If you’re lucky, your Active Directory Monitoring solution monitors replication by looking at the event logs. Alas, they’ll not provide this functionality based on synthetic transactions like creating or editing an object, replicating it, checking for proper replication, then optionally deleting that object and checking for proper replication again.

Active Directory Monitoring solutions might report on CPU usage, the status of the Windows Firewall, the anti-malware solution and disk encryption, but only because they offer this functionality as part of the bigger monitoring solution and they perform these checks on all servers (or ‘nodes’). Just don’t expect them to warn you when you don’t have anti-malware exceptions defined for the paths where the Active Directory database, system volume (SYSVOL) and logs reside.

What you need

You may need a Domain Controller monitoring solution. Typical Domain Controller Monitoring solutions would be very specific monitoring solutions that target specific areas, like:

  • Group membership changes to the Cloneable Domain Controllers group
  • Changes to Flexible Single Master Operations (FSMO) roles
  • Changes to Active Directory sites, sitelinks and schema
  • Active Directory database whitespace and integrity
  • Changes to Active Directory-related registry values
  • RID Pool depletion

Better solutions would also report on replication issues and Domain Controller hardening settings like the ability to use and usage of NT4Crypto, NTLMv1, RC4, SMBv1, SSL 3.0, TLS 1.0 and TLS 1.1.

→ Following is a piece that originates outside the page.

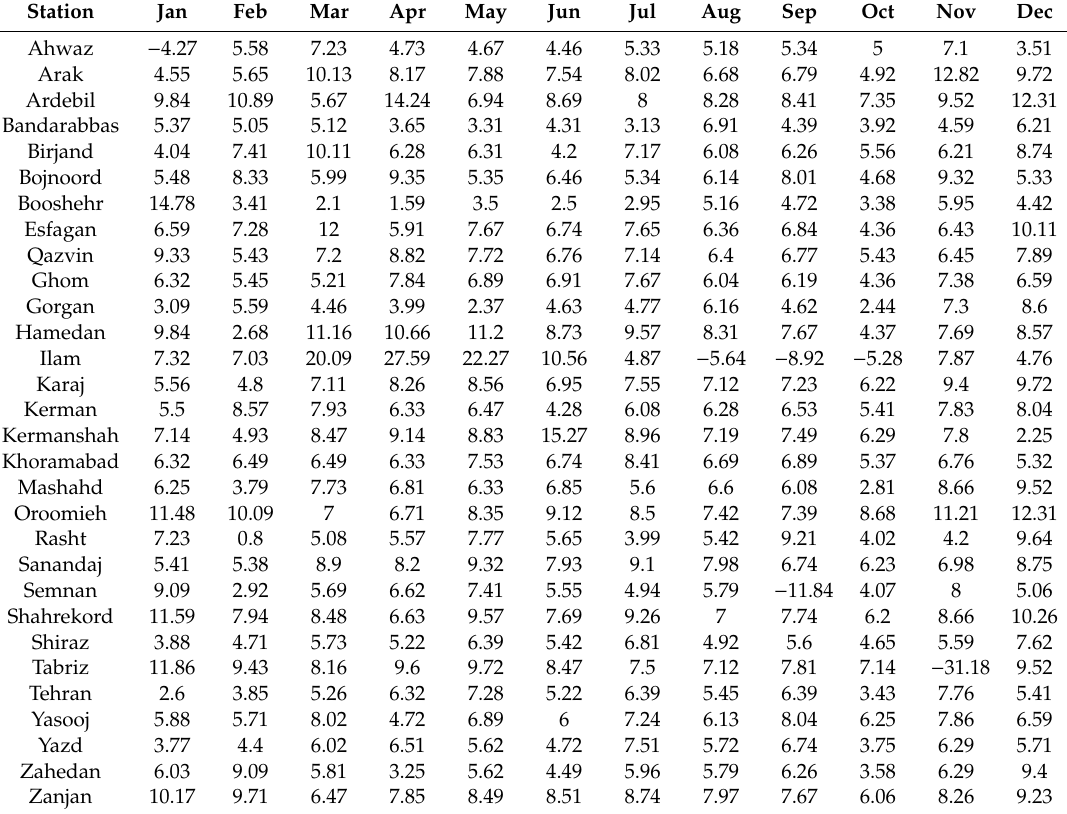
Table 9. Change percentages of the ET 0 predicted for the period from 2080 to 2113 under the B1 scenario.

Great solutions would include a delegation model and workflows to assist in getting Domain Controllers and the Active Directory functionality that they’re hosting in the most secure state possible, Correlation to CIS benchmark and ISO/NEN frameworks would also be a much needed feature to track the progress toward these organizational goals.

Concluding

When you read about Active Directory Monitoring and their ability to provide quick root problem resolution, don’t believe everything you read. Unless you have a specific solution that is specifically written to monitor Domain Controllers, and not treat them as ‘application servers’ or ‘nodes’ Active Directory Monitoring solutions might actually not provide this value.

When you are concerned about the Domain Controllers themselves, you might need a separate Domain Controller Monitoring solution, next to your Active Directory Monitoring solution.